*TASK TO COMPLETE*
The answer must be every record below, reproduced exactly.

*THE RECORDS*
*-*-*

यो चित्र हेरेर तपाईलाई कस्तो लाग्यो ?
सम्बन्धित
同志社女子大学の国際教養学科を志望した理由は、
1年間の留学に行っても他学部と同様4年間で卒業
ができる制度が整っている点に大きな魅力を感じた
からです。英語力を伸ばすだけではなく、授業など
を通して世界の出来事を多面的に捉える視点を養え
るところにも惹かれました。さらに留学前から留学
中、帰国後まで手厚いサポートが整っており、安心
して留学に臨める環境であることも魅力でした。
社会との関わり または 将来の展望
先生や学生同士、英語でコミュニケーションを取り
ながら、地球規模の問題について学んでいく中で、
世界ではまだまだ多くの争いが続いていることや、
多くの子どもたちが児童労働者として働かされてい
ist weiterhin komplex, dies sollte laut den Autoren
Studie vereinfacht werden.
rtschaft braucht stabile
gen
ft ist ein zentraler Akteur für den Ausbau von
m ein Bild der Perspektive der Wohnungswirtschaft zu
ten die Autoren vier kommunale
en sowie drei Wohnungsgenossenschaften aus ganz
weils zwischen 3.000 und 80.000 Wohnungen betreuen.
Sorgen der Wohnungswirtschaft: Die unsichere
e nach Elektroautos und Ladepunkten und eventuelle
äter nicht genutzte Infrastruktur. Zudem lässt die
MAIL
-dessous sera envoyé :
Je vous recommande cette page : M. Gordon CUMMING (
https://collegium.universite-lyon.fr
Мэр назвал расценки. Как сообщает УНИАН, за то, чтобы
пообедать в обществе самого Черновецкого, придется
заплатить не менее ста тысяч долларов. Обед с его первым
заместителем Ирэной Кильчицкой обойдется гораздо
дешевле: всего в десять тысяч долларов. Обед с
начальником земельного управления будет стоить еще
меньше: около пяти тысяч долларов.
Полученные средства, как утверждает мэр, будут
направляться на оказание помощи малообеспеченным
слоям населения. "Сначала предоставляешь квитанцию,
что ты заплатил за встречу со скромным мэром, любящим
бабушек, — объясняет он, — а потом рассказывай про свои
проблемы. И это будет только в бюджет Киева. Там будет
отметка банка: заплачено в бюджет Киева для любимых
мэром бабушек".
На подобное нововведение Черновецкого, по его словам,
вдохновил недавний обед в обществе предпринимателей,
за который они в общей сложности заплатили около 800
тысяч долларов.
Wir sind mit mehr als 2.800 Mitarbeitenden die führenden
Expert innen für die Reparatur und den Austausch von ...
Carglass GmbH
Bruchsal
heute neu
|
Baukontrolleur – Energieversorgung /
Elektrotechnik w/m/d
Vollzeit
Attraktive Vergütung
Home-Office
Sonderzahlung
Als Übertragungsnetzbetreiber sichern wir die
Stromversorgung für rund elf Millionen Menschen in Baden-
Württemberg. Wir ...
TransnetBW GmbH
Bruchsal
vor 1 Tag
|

*-*-*

*WRITTEN REPLY*
यो चित्र हेरेर तपाईलाई कस्तो लाग्यो ?
सम्बन्धित
同志社女子大学の国際教養学科を志望した理由は、
1年間の留学に行っても他学部と同様4年間で卒業
ができる制度が整っている点に大きな魅力を感じた
からです。英語力を伸ばすだけではなく、授業など
を通して世界の出来事を多面的に捉える視点を養え
るところにも惹かれました。さらに留学前から留学
中、帰国後まで手厚いサポートが整っており、安心
して留学に臨める環境であることも魅力でした。
社会との関わり または 将来の展望
先生や学生同士、英語でコミュニケーションを取り
ながら、地球規模の問題について学んでいく中で、
世界ではまだまだ多くの争いが続いていることや、
多くの子どもたちが児童労働者として働かされてい
ist weiterhin komplex, dies sollte laut den Autoren
Studie vereinfacht werden.
rtschaft braucht stabile
gen
ft ist ein zentraler Akteur für den Ausbau von
m ein Bild der Perspektive der Wohnungswirtschaft zu
ten die Autoren vier kommunale
en sowie drei Wohnungsgenossenschaften aus ganz
weils zwischen 3.000 und 80.000 Wohnungen betreuen.
Sorgen der Wohnungswirtschaft: Die unsichere
e nach Elektroautos und Ladepunkten und eventuelle
äter nicht genutzte Infrastruktur. Zudem lässt die
MAIL
-dessous sera envoyé :
Je vous recommande cette page : M. Gordon CUMMING (
https://collegium.universite-lyon.fr
Мэр назвал расценки. Как сообщает УНИАН, за то, чтобы
пообедать в обществе самого Черновецкого, придется
заплатить не менее ста тысяч долларов. Обед с его первым
заместителем Ирэной Кильчицкой обойдется гораздо
дешевле: всего в десять тысяч долларов. Обед с
начальником земельного управления будет стоить еще
меньше: около пяти тысяч долларов.
Полученные средства, как утверждает мэр, будут
направляться на оказание помощи малообеспеченным
слоям населения. "Сначала предоставляешь квитанцию,
что ты заплатил за встречу со скромным мэром, любящим
бабушек, — объясняет он, — а потом рассказывай про свои
проблемы. И это будет только в бюджет Киева. Там будет
отметка банка: заплачено в бюджет Киева для любимых
мэром бабушек".
На подобное нововведение Черновецкого, по его словам,
вдохновил недавний обед в обществе предпринимателей,
за который они в общей сложности заплатили около 800
тысяч долларов.
Wir sind mit mehr als 2.800 Mitarbeitenden die führenden
Expert innen für die Reparatur und den Austausch von ...
Carglass GmbH
Bruchsal
heute neu
|
Baukontrolleur – Energieversorgung /
Elektrotechnik w/m/d
Vollzeit
Attraktive Vergütung
Home-Office
Sonderzahlung
Als Übertragungsnetzbetreiber sichern wir die
Stromversorgung für rund elf Millionen Menschen in Baden-
Württemberg. Wir ...
TransnetBW GmbH
Bruchsal
vor 1 Tag
|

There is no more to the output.